I sometimes get asked – what’s the difference between colour correction and colour grading? Can’t I just slap on a LUT (Look Up Table) and be done with it?
In some circumstances, perhaps you can. But that would be doing a disservice to the footage you’ve painstakingly gone to great lengths to create. Even with the best DoP (Director of Photography) producing perfectly exposed shots there will alway be an opportunity to enhance certain elements within a frame.
Perhaps a face needs a little more light, or the colour in a talent’s eyes need to brought out more. Maybe part of the frame – or a specific object in shot – inherited an unwanted colour cast and that needs to be aligned to the rest of the frame. This is where Colour Correction comes in.
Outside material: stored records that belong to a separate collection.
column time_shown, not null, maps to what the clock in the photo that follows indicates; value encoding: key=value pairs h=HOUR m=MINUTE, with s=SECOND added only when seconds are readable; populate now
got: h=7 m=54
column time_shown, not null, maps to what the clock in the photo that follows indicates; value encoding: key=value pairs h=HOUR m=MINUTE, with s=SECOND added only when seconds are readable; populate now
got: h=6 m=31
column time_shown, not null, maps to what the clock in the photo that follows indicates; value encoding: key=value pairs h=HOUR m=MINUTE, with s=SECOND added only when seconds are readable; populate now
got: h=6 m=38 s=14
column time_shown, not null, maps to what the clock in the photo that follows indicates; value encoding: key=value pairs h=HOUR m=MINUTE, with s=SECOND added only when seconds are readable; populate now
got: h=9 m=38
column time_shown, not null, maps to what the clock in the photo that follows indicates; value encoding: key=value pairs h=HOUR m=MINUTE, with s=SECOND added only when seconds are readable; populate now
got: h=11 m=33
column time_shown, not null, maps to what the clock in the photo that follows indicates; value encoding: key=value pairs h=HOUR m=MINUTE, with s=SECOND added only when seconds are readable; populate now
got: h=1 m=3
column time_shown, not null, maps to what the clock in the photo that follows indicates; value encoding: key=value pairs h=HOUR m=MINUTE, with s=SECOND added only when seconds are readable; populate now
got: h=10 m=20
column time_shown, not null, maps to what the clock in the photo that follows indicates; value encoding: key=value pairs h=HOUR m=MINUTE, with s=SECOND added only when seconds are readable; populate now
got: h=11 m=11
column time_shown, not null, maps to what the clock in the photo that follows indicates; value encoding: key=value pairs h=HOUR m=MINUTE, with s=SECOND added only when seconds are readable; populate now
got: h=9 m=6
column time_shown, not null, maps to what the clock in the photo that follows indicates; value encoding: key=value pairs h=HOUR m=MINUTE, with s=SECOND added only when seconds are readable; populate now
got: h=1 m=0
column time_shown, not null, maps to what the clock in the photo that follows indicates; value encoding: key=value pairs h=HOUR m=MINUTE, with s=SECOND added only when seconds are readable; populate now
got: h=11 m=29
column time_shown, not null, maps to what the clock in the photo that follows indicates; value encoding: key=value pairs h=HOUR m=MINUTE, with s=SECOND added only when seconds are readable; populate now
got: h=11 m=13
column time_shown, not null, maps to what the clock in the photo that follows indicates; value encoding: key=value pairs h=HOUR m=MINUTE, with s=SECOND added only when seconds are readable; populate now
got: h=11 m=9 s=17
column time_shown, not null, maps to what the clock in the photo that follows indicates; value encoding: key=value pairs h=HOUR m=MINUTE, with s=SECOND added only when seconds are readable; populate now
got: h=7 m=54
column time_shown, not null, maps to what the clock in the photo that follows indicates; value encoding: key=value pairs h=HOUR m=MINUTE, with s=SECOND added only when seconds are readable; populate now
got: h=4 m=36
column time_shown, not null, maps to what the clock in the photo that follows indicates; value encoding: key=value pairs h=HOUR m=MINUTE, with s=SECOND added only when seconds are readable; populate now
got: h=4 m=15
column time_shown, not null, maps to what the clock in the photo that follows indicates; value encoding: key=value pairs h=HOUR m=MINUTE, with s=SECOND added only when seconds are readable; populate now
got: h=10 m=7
Colour Correction is a technical process that fixes colour issues, such as exposure (under or over), colour temperature, undesired colour shifts, or using ‘dodging and burning’ techniques to bring out, or hide specific parts of each shot. The goal of this process is to make footage appear as natural and consistent as possible across the film.
Colour Grading also a technical process, but its goal is to transform footage into a consistent, creative vision as the director intended. Colour Grading can add emotion, atmosphere, colour treatments and can radically change the entire colour palette used on a film. The grading process can transform day shots in to night shots, or change summer scenes to winter scenes. Grading takes advantage of colour theory to persuade your audience to feel the way you’d like them to feel.
Colour Grading is typically done once colour correction is complete.